Provided material Block Start

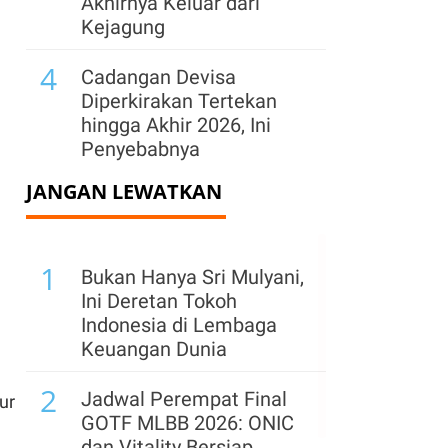
Akhirnya Keluar dari
Kejagung
4
Cadangan Devisa
Diperkirakan Tertekan
hingga Akhir 2026, Ini
Penyebabnya
JANGAN LEWATKAN
5
BGN Pecat 66 Kepala
Dapur MBG Secara Tak
Hormat, Siapkan SOP
1
Baru & Buka Kanal Aduan
Bukan Hanya Sri Mulyani,
Ini Deretan Tokoh
6
Prabowo Sebut Harga
Indonesia di Lembaga
BBM Subsidi Masih
Keuangan Dunia
Terjaga di Tengah
2
Tekanan Energi Global
Jadwal Perempat Final
ur
GOTF MLBB 2026: ONIC
7
Bank Dunia Tunjuk Sri
dan Vitality Bersiap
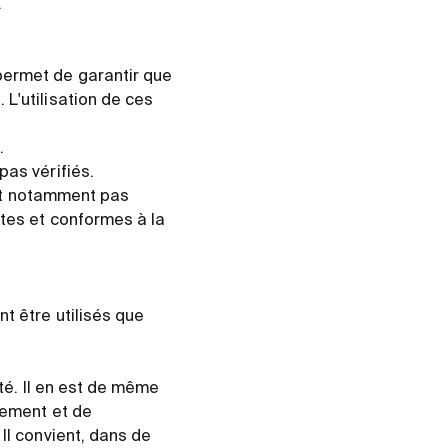
.
permet de garantir que
L'utilisation de ces
.
pas vérifiés.
peut notamment pas
ctes et conformes à la
t être utilisés que
ité. Il en est de même
ppement et de
Il convient, dans de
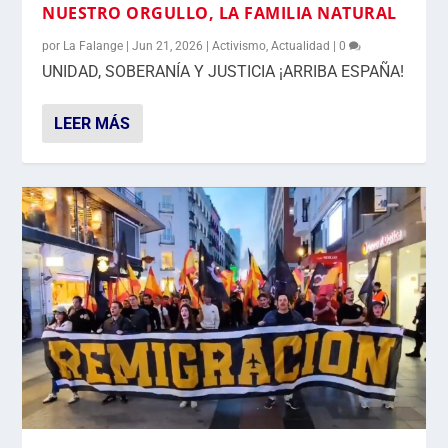
NUESTRO ORGULLO, LA FAMILIA NATURAL
por
La Falange
|
Jun 21, 2026
|
Activismo
,
Actualidad
|
0
UNIDAD, SOBERANÍA Y JUSTICIA ¡ARRIBA ESPAÑA!
LEER MÁS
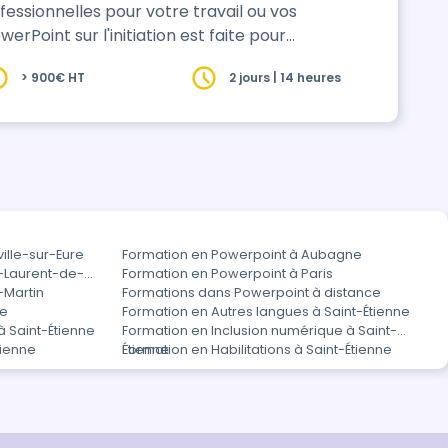
fessionnelles pour votre travail ou vos
> 900€ HT
2 jours | 14 heures
résentations réussies et captivantes.
ille-sur-Eure
Formation en Powerpoint à Aubagne
t-Laurent-de-
Formation en Powerpoint à Paris
-Martin
Formations dans Powerpoint à distance
ne
Formation en Autres langues à Saint-Étienne
à Saint-Étienne
Formation en Inclusion numérique à Saint-
tienne
Étienne
Formation en Habilitations à Saint-Étienne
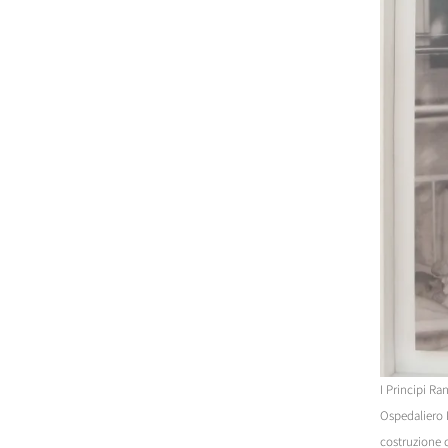
I Principi Ra
Ospedaliero P
costruzione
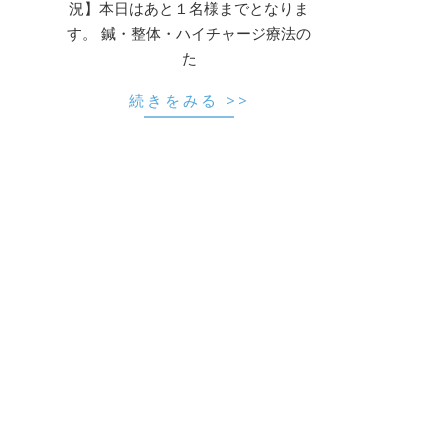
況】本日はあと１名様までとなりま
す。 鍼・整体・ハイチャージ療法の
た
続きをみる >>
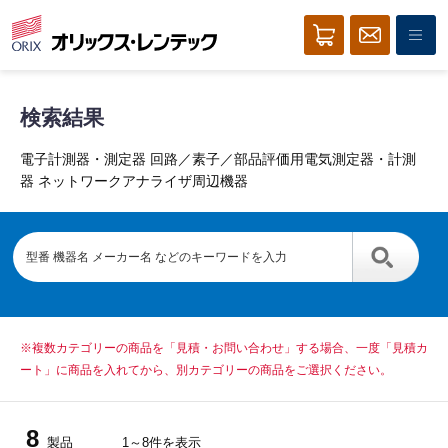
検索結果
電子計測器・測定器 回路／素子／部品評価用電気測定器・計測
器 ネットワークアナライザ周辺機器
※複数カテゴリーの商品を「見積・お問い合わせ」する場合、一度「見積カ
ート」に商品を入れてから、別カテゴリーの商品をご選択ください。
8
製品
1～8件を表示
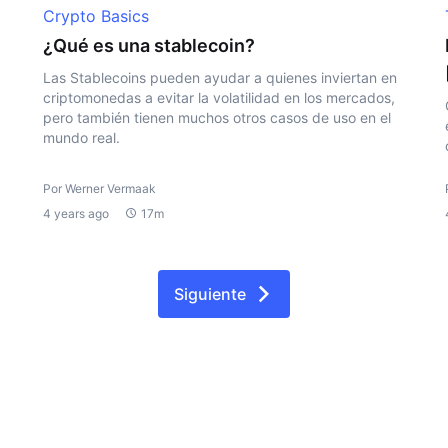
Crypto Basics
¿Qué es una stablecoin?
Las Stablecoins pueden ayudar a quienes inviertan en
criptomonedas a evitar la volatilidad en los mercados,
pero también tienen muchos otros casos de uso en el
mundo real.
Por Werner Vermaak
4 years ago
17m
Siguiente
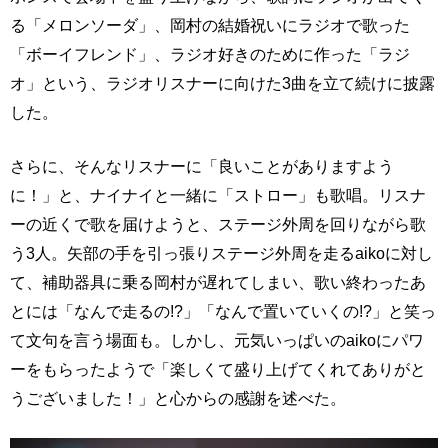
る「メロンソーダ」、岡村の結婚祝いにラジオで歌った
「ボーイフレンド」、ラジオ好きのために作った「ラジ
オ」という、ラジオリスナーに向けた3曲を立て続けに披露
した。
さらに、そんなリスナーに「良いことがありますよう
に！」と、ナイナイと一緒に「ストロー」も歌唱。リスナ
ーの近くで歌を届けようと、ステージ外周を回りながら歌
う3人。矢部の手を引っ張りステージ外周を走るaikoに対し
て、補助器具に乗る岡村が遅れてしまい、歌い終わったあ
とには「なんで走るの!?」「なんで置いていくの!?」と笑っ
て文句を言う場面も。しかし、元気いっぱいのaikoにパワ
ーをもらったようで「楽しくて盛り上げてくれてありがと
うございました！」と心からの感謝を述べた。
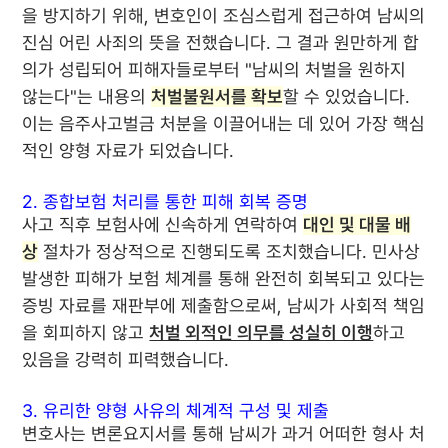
을 방지하기 위해, 변호인이 조심스럽게 접근하여 남씨의
진심 어린 사죄의 뜻을 전했습니다. 그 결과 원만하게 합
의가 성립되어 피해자들로부터 "남씨의 처벌을 원하지
않는다"는 내용의
처벌불원서를 확보
할 수 있었습니다.
이는 음주사고벌금 처분을 이끌어내는 데 있어 가장 핵심
적인 양형 자료가 되었습니다.
2. 종합보험 처리를 통한 피해 회복 증명
사고 직후 보험사에 신속하게 연락하여
대인 및 대물 배
상
절차가 정상적으로 진행되도록 조치했습니다. 민사상
발생한 피해가 보험 체계를 통해 완전히 회복되고 있다는
증빙 자료를 재판부에 제출함으로써, 남씨가 사회적 책임
을 회피하지 않고
처벌 외적인 의무를 성실히 이행
하고
있음을 강력히 피력했습니다.
3. 유리한 양형 사유의 체계적 구성 및 제출
변호사는 변론요지서를 통해 남씨가 과거 어떠한 형사 처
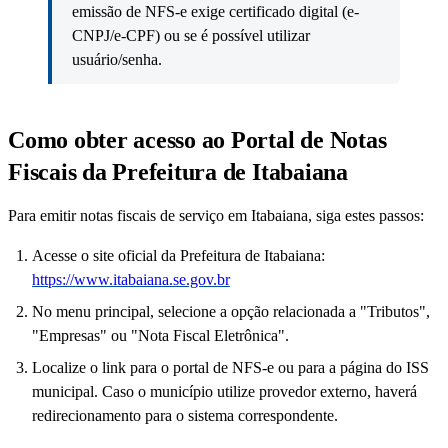
emissão de NFS-e exige certificado digital (e-
CNPJ/e-CPF) ou se é possível utilizar
usuário/senha.
Como obter acesso ao Portal de Notas
Fiscais da Prefeitura de Itabaiana
Para emitir notas fiscais de serviço em Itabaiana, siga estes passos:
Acesse o site oficial da Prefeitura de Itabaiana:
https://www.itabaiana.se.gov.br
No menu principal, selecione a opção relacionada a "Tributos",
"Empresas" ou "Nota Fiscal Eletrônica".
Localize o link para o portal de NFS-e ou para a página do ISS
municipal. Caso o município utilize provedor externo, haverá
redirecionamento para o sistema correspondente.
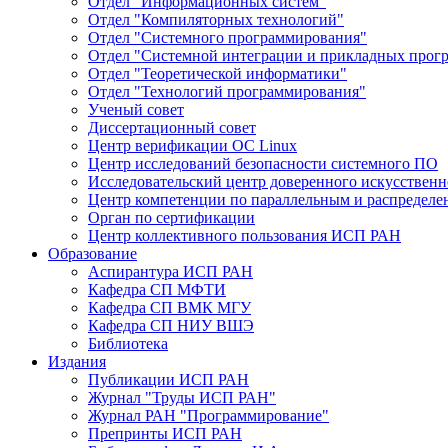
Отдел "Информационных систем"
Отдел "Компиляторных технологий"
Отдел "Системного программирования"
Отдел "Системной интеграции и прикладных прог
Отдел "Теоретической информатики"
Отдел "Технологий программирования"
Ученый совет
Диссертационный совет
Центр верификации ОС Linux
Центр исследований безопасности системного ПО
Исследовательский центр доверенного искусственн
Центр компетенции по параллельным и распредел
Орган по сертификации
Центр коллективного пользования ИСП РАН
Образование
Аспирантура ИСП РАН
Кафедра СП МФТИ
Кафедра СП ВМК МГУ
Кафедра СП НИУ ВШЭ
Библиотека
Издания
Публикации ИСП РАН
Журнал "Труды ИСП РАН"
Журнал РАН "Программирование"
Препринты ИСП РАН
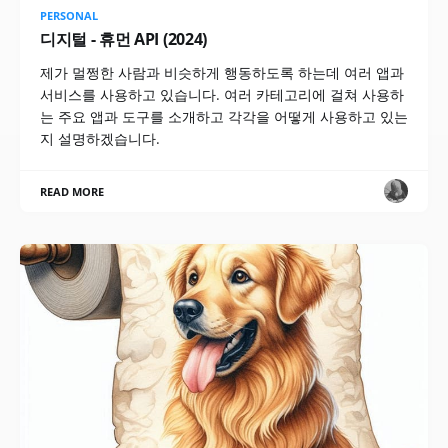
PERSONAL
디지털 - 휴먼 API (2024)
제가 멀쩡한 사람과 비슷하게 행동하도록 하는데 여러 앱과
서비스를 사용하고 있습니다. 여러 카테고리에 걸쳐 사용하
는 주요 앱과 도구를 소개하고 각각을 어떻게 사용하고 있는
지 설명하겠습니다.
READ MORE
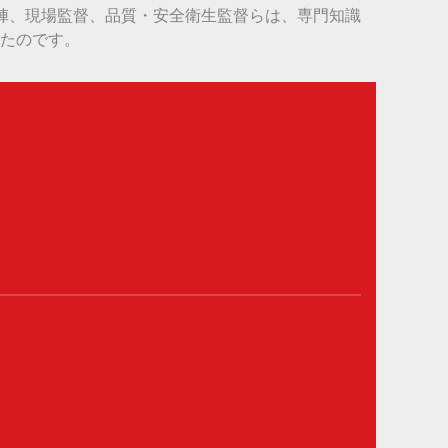
メント陣、現場監督、品質・安全衛生監督らは、専門知識
きたのです。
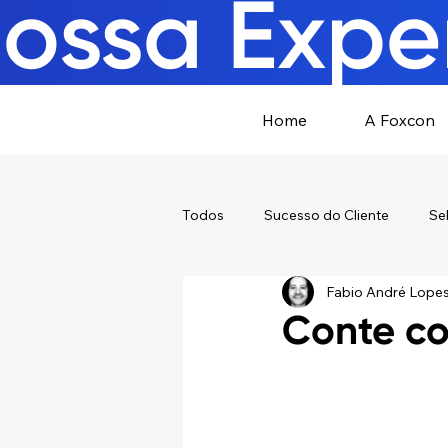
ossa Exper
Home
A Foxcon
Todos
Sucesso do Cliente
Se
Fabio André Lope
Conte co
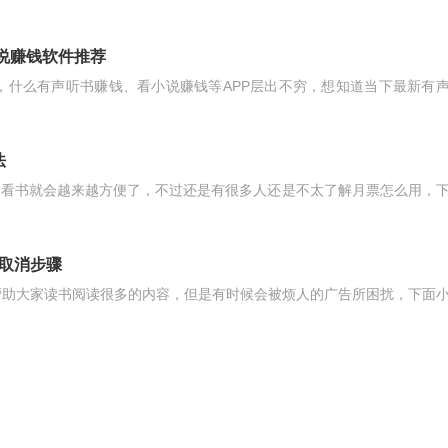
小说赚钱软件推荐
件，什么有声听书赚钱、看小说赚钱等APP层出不穷，想知道当下最新有
法
家看书就会越来越方便了，不过还是有很多人还是不太了解月票怎么用，
告取消步骤
帮助大家读书阅读很多的内容，但是有时候会被烦人的广告所困扰，下面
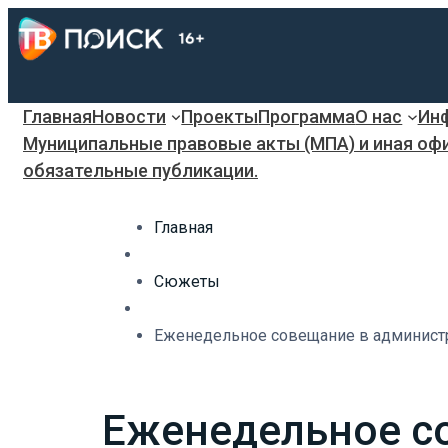
Главная
Новости
Проекты
Программа
О нас
Инф
Муниципальные правовые акты (МПА) и иная оф
обязательные публикации.
Главная
Сюжеты
Еженедельное совещание в администр
Еженедельное с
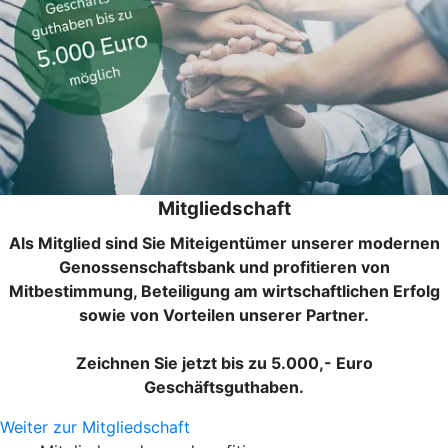
Mitgliedschaft
Als Mitglied sind Sie Miteigentümer unserer modernen
Genossenschaftsbank und profitieren von
Mitbestimmung, Beteiligung am wirtschaftlichen Erfolg
sowie von Vorteilen unserer Partner.
Zeichnen Sie jetzt bis zu 5.000,- Euro
Geschäftsguthaben.
Weiter zur Mitgliedschaft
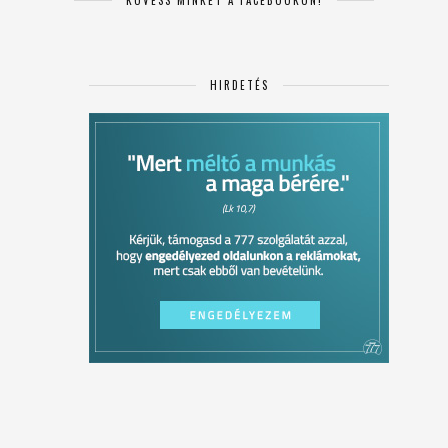
KÖVESS MINKET A FACEBOOKON!
HIRDETÉS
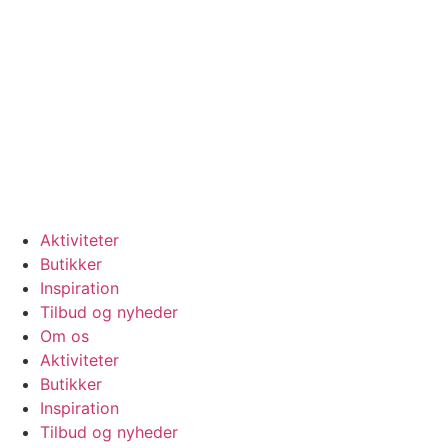
Videre
til
indhold
Se vores
åbningstider
Aktiviteter
Butikker
Inspiration
Tilbud og nyheder
Om os
Aktiviteter
Butikker
Inspiration
Tilbud og nyheder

Provided material Block End

• _Instruction_: Leaving out every picture, repeat exactly the lines of the records from the start through the line that has "電子計測器・測定器 回路／素子／部品評価用電気測定器・計測".

• _Solution for this task_:
Akhirnya Keluar dari
Kejagung
4
Cadangan Devisa
Diperkirakan Tertekan
hingga Akhir 2026, Ini
Penyebabnya
JANGAN LEWATKAN
5
BGN Pecat 66 Kepala
Dapur MBG Secara Tak
Hormat, Siapkan SOP
1
Baru & Buka Kanal Aduan
Bukan Hanya Sri Mulyani,
Ini Deretan Tokoh
6
Prabowo Sebut Harga
Indonesia di Lembaga
BBM Subsidi Masih
Keuangan Dunia
Terjaga di Tengah
2
Tekanan Energi Global
Jadwal Perempat Final
ur
GOTF MLBB 2026: ONIC
7
Bank Dunia Tunjuk Sri
dan Vitality Bersiap
.
permet de garantir que
L'utilisation de ces
.
pas vérifiés.
peut notamment pas
ctes et conformes à la
t être utilisés que
ité. Il en est de même
ppement et de
Il convient, dans de
NUESTRO ORGULLO, LA FAMILIA NATURAL
por
La Falange
|
Jun 21, 2026
|
Activismo
,
Actualidad
|
0
UNIDAD, SOBERANÍA Y JUSTICIA ¡ARRIBA ESPAÑA!
LEER MÁS
fessionnelles pour votre travail ou vos
> 900€ HT
2 jours | 14 heures
résentations réussies et captivantes.
ille-sur-Eure
Formation en Powerpoint à Aubagne
t-Laurent-de-
Formation en Powerpoint à Paris
-Martin
Formations dans Powerpoint à distance
ne
Formation en Autres langues à Saint-Étienne
à Saint-Étienne
Formation en Inclusion numérique à Saint-
tienne
Étienne
Formation en Habilitations à Saint-Étienne
I Principi Ra
Ospedaliero P
costruzione
況】本日はあと１名様までとなりま
す。 鍼・整体・ハイチャージ療法の
た
続きをみる >>
検索結果
電子計測器・測定器 回路／素子／部品評価用電気測定器・計測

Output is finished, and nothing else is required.